Basement Revolver Melds Folk, Hardcore & Shoegaze Influences on 'Heavy Eyes': Premiere
Canada's Basement Revolver has gotten a bit heavier, both sonically and topically, since the release of its first two EPs. And that's evident on the trio's first album, Heavy Eyes, which comes out Aug. 24 and premieres exclusively below.
"I grew up listening to a lot of hardcore music," singer-guitarist Chrisy Hurn tells Billboard. "That was the scene I was into in high school, so that heavier side of things is very comfortable to me. But I never thought I would be writing music in that style, I always thought I only knew how to write folk songs. I still think our songs are still that at their core, but I think adding different elements and effects and stuff really changed everything. I think it's a good representation of what we're into and where we are as a band right now."

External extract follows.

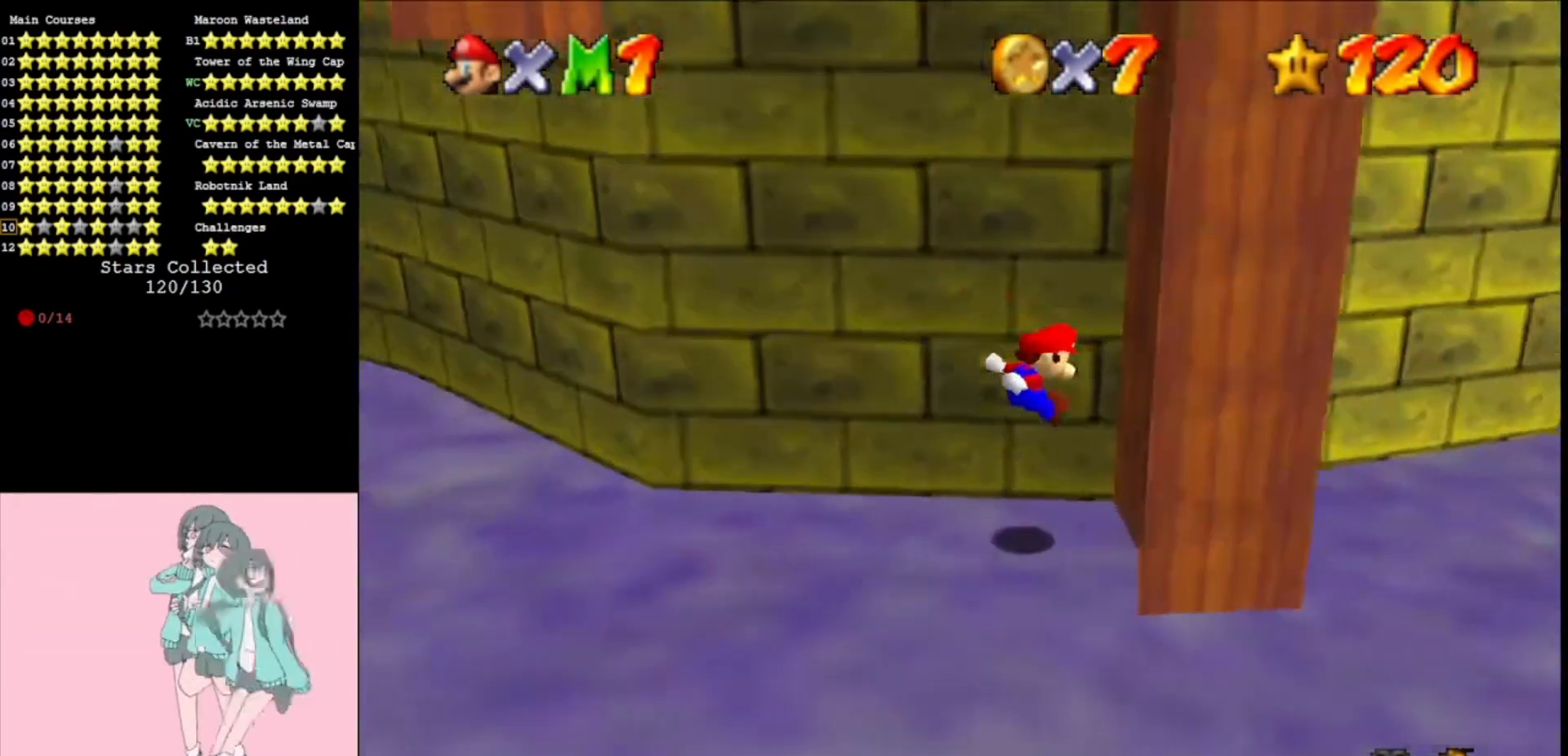
{"buttons": ["A"], "left_stick": "up-left", "events": [[167, "A", "down"], [167, "left_stick", "left"], [400, "left_stick", "up-left"]]}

No one will mistake Heavy Eyes for an all-out hardcore album, of course, but Hurn and her Hamilton. Ont., bandmates -- bassist/synth player Nimal Agalawatte, who Hurn's known since childhood, and drummer Brandon Munro -- weave some of that flavor into the album along with more recent dream-pop and shoegaze influences that began to cross Hurn's radar. "We're pretty eclectic in the music we like, so I think (the album) probably comes from some sort of osmosis," she explains. "As we got more comfortable with each other I think we were more comfortable being louder, and I felt like I knew what I was doing with the heavier songs more. It's way more fun, and a lot more comfortable for me. "
That weight is also reflected in Hurn's lyrics, which she calls "a bit of a deep dive into myself" on some emotional subject matter. "That's just the only way I know how to write a song, to be honest, working through some emotions and my thoughts and stuff -- so it can be pretty heavy in that way, too," Hurn says. "There's a lot of broken hearts or unrequited love on there. I don't think it's so special, but I think it's something everyone can relate to."

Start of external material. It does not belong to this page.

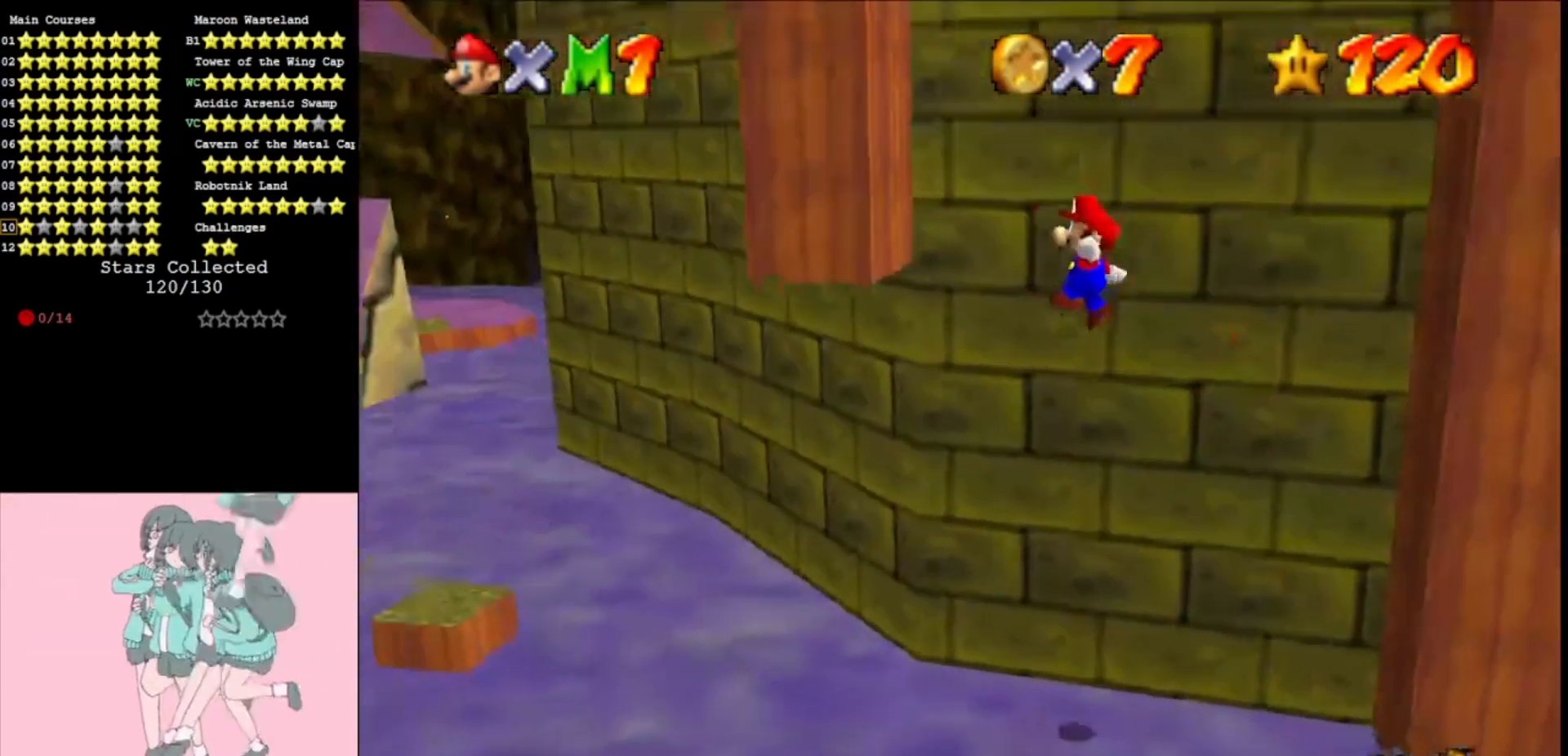
{"buttons": ["A", "C_LEFT"], "left_stick": "up-right", "events": [[133, "A", "up"], [267, "left_stick", "right"], [333, "A", "down"], [333, "C_LEFT", "down"], [500, "left_stick", "up-right"]]}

Tour plans for Basement Revolver are "up in the air" at the moment, while the group members pursue other endeavors -- Agalawatte as a sound tech, Munro as a drum teacher, Hurn as a barista who's also plotting a "folkyish" solo album. Hurn is confident the group will wind up playing live at some point, but won't be idle until then. "We're going to keep writing and keep putting it out there," she says. "Playing live is what I love doing most, but we feel lucky and special to be able to do music, period, 'cause we love it so much."